Editorial

Even Halloween, the once-pagan festival that is for most American youth a day of costumed candy consumption and toilet paper tomfoolery, is not safe from the clutches of political correctness.

As detailed in a New York Times article (“This Halloween, Unarmed Power Rangers and Devils Without Pitchforks”), more schools across the United States are adopting a policy that bars children from sporting so-called ‘violent’ accessories with their Halloween costumes at school when celebrating the holiday.

“Prompted by school shootings across the country, a growing number of elementary schools, wary of the violent images that even 6- or 7-year-olds packing water pistols might project, have been trying to paint a friendlier face on America’s day for celebrating mischief,” wrote Times reporter Vincent M. Mallozzi.

A pirate, for example, would not be able to wear a plastic toy sword under this policy, nor would a Power Ranger be able to tote his laser blaster. In another case, “a pint-size Batman” was told “to leave his utility belt at home.”

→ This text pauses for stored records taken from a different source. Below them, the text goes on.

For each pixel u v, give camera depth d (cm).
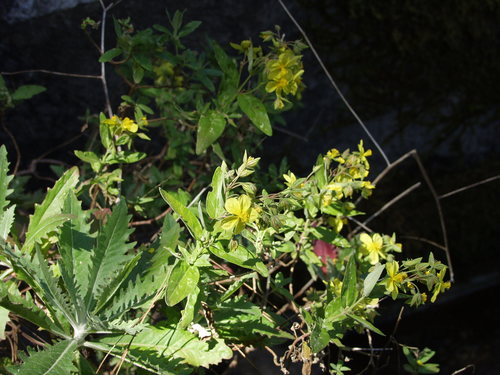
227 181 31
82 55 55
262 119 42
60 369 31
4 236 34
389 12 62
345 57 63
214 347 33
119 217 35
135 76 46
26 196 46
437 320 68
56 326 33
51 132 57
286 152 64
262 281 49
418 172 68
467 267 72
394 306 68
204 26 56
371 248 39
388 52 64
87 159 41
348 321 36
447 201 69
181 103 51
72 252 35
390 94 65
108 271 34
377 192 67
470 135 69
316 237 40
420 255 69
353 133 66
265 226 32
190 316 32
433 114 67
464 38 65
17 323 42
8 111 55
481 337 66
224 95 43
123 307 34
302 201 38
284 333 35
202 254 32
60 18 53
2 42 53
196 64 49
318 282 63
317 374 48
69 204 35
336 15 61
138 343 33
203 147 41
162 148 58
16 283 38
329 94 64
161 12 55
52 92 56
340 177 38
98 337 37
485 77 67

Simply put, administrators want to do what they can to cull whatever violence could grow in their schools.

This is a laudable goal, but banning major parts of Halloween costumes approaches it the wrong way and threatens to diminish a hallmark of the childhood experience: fantastic dress-up and imaginative dreams.

More importantly, there’s no empirical evidence to suggest that the absence of Power Ranger lasers and plastic Ninja blades on one particular day of the school year greatly reduces the chance that a school shooting will occur.

There’s also no evidence that the presence of toy weapons on Halloween creates irremediable rifts in young psyches that become pathological and lead some to carry out school shootings.

There are also many people in America who play with toy weapons when they are children, relish first-person shooter games when they are adolescents and even take interest in marksmanship when they are teens – and don’t go on murderous rampages. The correlation between the presence of real or fake weapons to real life violence is weak.

A generation of electronic Duck-Hunters, to give an example, didn’t create a generation of Dylan Klebolds or Eric Harrises.

Granted, it would make sense if toy weapons that could be mistaken for real weapons, like metal or metallic toy guns, were banned from schools, because they could confuse law enforcement and result in a deadly situation.

A light saber or plastic nunchucks, on the other hand, cannot; hence administrators should permit blatantly artificial “weapons” that are Halloween costume accessories in schools.

Otherwise, Halloween will be a lot less of a treat and more of a disappointing trick for children.